School girls take on 100-mile summer challenge in support of Brain Tumour Research and MS Therapy Centre
Ten-year-old pals have each set themselves a gruelling 100-mile summer challenge to raise vital funds for two worthy causes close to their hearts - research into brain tumours and treatment for people affected by Multiple Sclerosis (MS).
School girls from Wye, Kent, Maddie Delaney and Violet Hopkinson are taking on the mammoth challenge over the summer holidays, in memory of Maddie’s auntie who she never got to meet as she died from a brain tumour when she was 13 years old. They will also be fundraising for the MS Centre which helps Violet’s grandmother Nora.
Through activities including cycling, swimming and walking, the girls are looking to raise over £500 pounds. Pioneering charity Brain Tumour Research is dedicated to funding research into the devastating disease.
Maddie’s mum Sidonie Delaney said: “Esca was the same age as the girls when she was first diagnosed with a brain tumour and after surgery and lots of radiotherapy and chemotherapy the tumour returned and she died when she was just 13 years old. She was also an amazing fundraiser, even when she was incredibly poorly. She was an inspiration to so many people when we were younger and showed great strength in fighting such a horrible disease. I’m so proud of Maddie and Violet for taking on such a wonderful challenge in memory of my sister.”
Tim Green, Community Fundraising Manager for Brain Tumour Research said: “We are extremely grateful to both the girls for their support and taking on such a challenge. Brain tumours kill more children and adults under the age of 40 than any other cancer, yet just 1% of the national spend on cancer research has been allocated to this devastating disease.

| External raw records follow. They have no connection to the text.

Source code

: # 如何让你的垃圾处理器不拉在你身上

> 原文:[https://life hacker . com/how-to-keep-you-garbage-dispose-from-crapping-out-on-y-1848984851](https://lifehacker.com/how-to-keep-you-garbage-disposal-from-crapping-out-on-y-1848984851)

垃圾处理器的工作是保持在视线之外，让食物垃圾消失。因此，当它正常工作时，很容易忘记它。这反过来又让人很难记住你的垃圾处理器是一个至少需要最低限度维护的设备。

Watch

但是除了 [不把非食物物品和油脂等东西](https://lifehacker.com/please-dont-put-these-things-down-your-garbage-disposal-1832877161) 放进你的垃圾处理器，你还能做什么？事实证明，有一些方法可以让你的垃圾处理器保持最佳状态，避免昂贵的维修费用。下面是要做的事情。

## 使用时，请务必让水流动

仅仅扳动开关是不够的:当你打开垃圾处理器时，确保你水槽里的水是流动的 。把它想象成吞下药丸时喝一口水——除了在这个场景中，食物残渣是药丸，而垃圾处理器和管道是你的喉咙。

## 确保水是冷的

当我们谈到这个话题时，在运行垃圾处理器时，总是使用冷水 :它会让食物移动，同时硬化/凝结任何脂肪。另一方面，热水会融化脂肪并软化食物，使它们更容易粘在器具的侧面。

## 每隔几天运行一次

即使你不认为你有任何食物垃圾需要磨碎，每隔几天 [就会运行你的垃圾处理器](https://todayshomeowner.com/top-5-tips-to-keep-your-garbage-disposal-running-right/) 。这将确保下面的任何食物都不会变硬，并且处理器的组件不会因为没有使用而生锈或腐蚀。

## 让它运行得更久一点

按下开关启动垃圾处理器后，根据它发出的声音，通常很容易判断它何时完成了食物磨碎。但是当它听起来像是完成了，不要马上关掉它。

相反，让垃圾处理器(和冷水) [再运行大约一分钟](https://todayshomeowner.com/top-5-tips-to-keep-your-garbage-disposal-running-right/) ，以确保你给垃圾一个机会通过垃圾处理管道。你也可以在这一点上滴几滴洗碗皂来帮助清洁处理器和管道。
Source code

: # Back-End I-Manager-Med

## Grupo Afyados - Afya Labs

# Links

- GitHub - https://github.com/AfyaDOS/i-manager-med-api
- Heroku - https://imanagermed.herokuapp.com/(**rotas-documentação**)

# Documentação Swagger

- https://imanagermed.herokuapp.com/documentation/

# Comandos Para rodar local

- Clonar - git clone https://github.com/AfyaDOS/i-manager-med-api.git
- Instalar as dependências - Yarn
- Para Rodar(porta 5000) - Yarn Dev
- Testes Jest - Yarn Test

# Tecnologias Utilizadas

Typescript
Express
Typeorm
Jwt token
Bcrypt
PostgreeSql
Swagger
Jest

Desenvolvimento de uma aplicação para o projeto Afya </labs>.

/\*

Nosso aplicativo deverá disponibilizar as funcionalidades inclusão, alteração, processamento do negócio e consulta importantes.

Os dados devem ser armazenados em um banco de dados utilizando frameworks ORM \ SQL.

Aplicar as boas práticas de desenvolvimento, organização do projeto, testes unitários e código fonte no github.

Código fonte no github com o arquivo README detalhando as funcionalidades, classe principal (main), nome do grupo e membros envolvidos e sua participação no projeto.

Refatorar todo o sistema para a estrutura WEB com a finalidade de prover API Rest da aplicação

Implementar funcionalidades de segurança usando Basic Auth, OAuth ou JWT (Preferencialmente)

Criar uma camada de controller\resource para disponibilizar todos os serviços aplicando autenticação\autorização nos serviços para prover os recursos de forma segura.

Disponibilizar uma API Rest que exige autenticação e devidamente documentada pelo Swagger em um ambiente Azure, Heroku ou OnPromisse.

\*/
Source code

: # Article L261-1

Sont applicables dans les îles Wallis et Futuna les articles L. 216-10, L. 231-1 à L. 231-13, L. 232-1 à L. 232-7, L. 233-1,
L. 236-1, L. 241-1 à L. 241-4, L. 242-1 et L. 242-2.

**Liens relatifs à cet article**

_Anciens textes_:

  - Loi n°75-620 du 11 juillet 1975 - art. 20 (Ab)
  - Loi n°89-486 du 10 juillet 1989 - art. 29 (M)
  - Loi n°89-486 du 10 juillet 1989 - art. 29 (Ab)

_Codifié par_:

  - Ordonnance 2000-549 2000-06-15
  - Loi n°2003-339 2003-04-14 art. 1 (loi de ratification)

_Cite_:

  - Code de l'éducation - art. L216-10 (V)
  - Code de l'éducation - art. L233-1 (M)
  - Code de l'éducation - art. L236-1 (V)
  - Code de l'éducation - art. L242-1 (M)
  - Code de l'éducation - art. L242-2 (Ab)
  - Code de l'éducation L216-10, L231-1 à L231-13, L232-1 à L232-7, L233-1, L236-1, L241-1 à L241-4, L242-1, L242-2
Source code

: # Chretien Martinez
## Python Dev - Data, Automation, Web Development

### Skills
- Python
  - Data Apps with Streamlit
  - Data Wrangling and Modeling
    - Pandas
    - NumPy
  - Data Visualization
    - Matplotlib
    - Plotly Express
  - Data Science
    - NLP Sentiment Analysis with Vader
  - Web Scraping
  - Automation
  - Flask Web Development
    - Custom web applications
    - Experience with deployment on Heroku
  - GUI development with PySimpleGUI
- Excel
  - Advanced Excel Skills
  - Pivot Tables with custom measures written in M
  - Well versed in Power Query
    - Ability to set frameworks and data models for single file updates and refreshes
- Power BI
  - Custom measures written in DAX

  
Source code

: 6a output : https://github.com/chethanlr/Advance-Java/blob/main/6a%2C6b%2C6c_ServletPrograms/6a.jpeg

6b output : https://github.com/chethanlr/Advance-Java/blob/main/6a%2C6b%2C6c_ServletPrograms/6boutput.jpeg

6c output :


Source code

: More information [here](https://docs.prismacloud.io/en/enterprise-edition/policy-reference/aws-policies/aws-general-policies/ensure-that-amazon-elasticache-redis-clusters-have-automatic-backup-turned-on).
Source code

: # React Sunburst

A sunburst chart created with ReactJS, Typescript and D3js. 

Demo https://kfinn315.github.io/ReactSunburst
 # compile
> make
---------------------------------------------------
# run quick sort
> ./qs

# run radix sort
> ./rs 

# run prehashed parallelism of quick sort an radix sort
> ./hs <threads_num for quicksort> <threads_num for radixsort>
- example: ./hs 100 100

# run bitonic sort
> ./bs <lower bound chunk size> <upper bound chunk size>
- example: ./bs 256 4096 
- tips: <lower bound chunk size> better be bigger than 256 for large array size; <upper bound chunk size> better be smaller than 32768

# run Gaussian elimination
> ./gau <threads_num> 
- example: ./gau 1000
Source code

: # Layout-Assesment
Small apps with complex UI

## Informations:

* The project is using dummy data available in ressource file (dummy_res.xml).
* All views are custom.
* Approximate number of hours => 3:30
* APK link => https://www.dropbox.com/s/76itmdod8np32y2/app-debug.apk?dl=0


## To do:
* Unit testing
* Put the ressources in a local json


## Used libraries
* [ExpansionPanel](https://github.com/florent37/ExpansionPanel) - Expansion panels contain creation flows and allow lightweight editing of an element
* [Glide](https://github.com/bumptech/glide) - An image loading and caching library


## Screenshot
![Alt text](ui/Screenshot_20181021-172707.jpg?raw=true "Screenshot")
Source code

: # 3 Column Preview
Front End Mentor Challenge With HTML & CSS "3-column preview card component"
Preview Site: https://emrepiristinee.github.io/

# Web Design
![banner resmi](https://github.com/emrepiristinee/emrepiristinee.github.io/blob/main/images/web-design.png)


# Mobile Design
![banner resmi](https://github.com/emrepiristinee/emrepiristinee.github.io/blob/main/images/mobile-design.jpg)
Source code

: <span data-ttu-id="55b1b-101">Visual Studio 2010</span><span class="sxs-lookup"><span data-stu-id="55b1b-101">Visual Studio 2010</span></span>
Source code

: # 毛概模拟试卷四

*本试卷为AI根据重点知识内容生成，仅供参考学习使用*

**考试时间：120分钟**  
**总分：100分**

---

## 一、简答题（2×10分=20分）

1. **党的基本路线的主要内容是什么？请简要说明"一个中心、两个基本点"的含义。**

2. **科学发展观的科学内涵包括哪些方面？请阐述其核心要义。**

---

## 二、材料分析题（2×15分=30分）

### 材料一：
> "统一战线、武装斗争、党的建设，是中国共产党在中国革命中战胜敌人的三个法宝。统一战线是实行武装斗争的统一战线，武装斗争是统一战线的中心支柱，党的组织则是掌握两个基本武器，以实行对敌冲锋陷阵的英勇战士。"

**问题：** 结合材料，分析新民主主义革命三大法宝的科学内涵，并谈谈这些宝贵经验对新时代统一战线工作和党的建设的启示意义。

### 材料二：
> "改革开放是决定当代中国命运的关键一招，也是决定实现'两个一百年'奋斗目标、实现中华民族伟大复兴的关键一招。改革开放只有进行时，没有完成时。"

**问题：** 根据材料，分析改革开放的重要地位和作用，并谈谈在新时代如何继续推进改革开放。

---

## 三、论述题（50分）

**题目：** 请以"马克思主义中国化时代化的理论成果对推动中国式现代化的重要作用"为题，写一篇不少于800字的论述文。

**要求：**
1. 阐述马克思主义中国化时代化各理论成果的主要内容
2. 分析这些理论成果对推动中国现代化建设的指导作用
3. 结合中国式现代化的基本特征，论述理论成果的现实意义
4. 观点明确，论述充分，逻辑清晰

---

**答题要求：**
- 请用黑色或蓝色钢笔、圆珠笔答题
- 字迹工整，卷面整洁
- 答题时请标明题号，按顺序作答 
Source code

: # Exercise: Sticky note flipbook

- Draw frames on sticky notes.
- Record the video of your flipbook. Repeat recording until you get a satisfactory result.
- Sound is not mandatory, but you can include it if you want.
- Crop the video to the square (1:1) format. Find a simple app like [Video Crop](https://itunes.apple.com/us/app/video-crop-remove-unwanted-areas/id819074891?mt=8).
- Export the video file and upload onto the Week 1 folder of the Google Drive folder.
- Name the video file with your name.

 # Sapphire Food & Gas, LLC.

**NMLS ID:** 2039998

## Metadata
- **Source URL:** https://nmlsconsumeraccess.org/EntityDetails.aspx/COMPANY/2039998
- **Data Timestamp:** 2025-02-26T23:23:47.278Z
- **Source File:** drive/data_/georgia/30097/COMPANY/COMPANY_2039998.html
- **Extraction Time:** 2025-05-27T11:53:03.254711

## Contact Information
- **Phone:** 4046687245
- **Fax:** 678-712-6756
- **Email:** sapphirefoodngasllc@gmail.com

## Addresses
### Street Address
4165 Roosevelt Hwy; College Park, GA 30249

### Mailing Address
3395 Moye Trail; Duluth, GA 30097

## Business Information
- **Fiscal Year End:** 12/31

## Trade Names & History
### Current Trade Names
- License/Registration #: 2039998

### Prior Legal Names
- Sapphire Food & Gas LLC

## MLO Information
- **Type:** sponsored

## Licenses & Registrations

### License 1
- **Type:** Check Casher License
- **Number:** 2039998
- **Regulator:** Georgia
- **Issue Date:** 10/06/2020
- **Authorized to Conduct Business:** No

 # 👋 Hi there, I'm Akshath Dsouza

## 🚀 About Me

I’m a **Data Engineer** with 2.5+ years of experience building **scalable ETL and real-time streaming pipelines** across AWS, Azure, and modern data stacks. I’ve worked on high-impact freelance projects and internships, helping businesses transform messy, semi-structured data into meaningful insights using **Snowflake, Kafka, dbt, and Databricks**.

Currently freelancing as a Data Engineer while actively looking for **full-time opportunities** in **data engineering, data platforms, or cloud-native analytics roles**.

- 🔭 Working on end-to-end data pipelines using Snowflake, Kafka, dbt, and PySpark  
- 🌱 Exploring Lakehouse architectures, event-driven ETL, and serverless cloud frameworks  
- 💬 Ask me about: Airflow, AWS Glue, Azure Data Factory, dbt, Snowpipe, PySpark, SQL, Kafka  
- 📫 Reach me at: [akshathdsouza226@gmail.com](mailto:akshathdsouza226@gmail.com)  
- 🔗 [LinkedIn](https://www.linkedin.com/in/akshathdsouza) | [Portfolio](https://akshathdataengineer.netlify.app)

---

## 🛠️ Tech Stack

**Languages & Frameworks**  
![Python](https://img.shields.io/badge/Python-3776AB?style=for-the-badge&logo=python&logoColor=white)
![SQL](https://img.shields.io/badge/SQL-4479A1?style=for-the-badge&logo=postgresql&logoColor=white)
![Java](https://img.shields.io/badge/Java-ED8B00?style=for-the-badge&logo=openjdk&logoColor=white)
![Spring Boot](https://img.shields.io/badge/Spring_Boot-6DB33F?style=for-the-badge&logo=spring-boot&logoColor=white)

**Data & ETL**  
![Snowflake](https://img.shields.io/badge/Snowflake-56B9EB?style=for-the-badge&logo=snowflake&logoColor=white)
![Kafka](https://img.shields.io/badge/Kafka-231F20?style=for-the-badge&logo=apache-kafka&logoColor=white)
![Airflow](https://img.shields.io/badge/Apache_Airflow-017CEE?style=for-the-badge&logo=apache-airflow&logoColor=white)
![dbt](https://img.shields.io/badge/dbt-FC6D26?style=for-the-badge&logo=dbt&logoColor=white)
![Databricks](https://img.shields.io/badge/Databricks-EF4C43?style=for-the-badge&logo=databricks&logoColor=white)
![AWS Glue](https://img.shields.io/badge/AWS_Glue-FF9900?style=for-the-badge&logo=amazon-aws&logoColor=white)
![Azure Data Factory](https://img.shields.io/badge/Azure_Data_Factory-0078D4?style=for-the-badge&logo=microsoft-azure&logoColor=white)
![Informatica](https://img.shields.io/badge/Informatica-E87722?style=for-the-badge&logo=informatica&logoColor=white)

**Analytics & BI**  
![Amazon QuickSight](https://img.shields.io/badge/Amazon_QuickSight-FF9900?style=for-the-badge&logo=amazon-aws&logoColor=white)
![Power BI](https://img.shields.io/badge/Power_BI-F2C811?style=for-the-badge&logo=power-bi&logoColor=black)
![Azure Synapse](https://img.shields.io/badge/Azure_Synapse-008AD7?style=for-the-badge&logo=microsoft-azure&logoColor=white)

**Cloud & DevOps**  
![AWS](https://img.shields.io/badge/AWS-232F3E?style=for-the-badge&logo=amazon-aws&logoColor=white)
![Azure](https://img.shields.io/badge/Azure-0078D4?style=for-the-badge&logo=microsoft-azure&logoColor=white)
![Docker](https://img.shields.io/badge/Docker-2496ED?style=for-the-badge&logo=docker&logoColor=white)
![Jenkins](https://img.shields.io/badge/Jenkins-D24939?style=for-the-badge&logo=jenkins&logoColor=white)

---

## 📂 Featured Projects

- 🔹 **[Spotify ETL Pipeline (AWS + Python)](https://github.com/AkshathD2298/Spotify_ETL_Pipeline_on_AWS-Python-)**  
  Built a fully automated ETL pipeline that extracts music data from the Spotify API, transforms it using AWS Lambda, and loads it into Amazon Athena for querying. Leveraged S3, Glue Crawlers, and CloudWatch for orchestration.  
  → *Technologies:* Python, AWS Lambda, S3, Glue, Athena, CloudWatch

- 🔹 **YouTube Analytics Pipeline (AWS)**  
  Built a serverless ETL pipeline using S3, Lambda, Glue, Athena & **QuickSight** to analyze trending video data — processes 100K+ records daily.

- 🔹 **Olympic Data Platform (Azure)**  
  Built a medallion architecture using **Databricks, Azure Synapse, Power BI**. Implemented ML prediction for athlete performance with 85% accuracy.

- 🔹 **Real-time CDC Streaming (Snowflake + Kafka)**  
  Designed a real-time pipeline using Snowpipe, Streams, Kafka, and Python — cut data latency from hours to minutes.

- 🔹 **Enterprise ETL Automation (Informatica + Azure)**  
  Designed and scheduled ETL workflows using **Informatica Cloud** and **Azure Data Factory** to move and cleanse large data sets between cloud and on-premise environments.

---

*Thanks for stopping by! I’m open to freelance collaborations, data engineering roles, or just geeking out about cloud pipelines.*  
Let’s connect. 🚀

“The money raised by the girls will help to fund amazing work at our four Centres of Excellence, where world-leading research into the causes of brain tumours and improving treatments is taking place. We wish Maddie and Violet all the best with their amazing challenge”.
The final amount raised will be split equally between Brain Tumour Research and the MS Therapy Centre in Letchworth, Hertfordshire. Violet’s grandmother Nora suffers from MS, which limits her movement and causes pain. She attends her MS Therapy Centre weekly to manage her pain and mobility, it has made a massive impact on her quality of life. The girls are keen to do something to help the centre that helps Violet’s granny, to raise funds and create awareness so that other MS sufferers can benefit. There are a number of centres around the UK, including in Canterbury.
The girls want to help each other to support their chosen charities, and have embarked on their 100-mile challenge.
To make a donation via Maddie and Violet’s Virgin MoneyGiving page go to http://uk.virginmoneygiving.com/team/100milesummer
Brain Tumour Research is campaigning to see the national spend on brain tumour research increased to £30 - £35 million a year, in line with breast and leukaemia, in order to advance treatments, and ultimately find a cure.
For further information, please contact:
Lexie Dabney at Brain Tumour Research on 01908 867222 or 07591 206545 or email@example.com
Notes to Editors
Brain Tumour Research is the only national charity in the UK focused on funding sustainable research to find a cure for brain tumours. We are building a game-changing network of world-class Research Centres of Excellence in the UK. Embracing passionate member charities nationwide, £5.5 million was raised towards research and support during 2016.
We are campaigning to see the national spend on research into brain tumours increased to £30 - £35 million a year, in line with breast cancer and leukaemia. The charity is celebrating a year of high-profile campaigning on this issue following the unprecedented success of its petition in 2016. Following that, Brain Tumour Research is now taking a leading role in the Government’s Task and Finish Working Group convened to tackle the historic underfunding for research.
Key statistics on brain tumours:
- Brain tumours kill more children and adults under the age of 40 than any other cancer
- They kill more children than leukaemia
- They kill more men under 45 than prostate cancer
- They kill more women under 35 than breast cancer
- Just 1% of the national spend on cancer research has been allocated to this devastating disease
- In the UK 16,000 people each year are diagnosed with a brain tumour
- Less than 20% of those diagnosed with a brain tumour survive beyond five years compared with an average of 50% across all cancers
- Incidences of, and deaths from, brain tumours are increasing.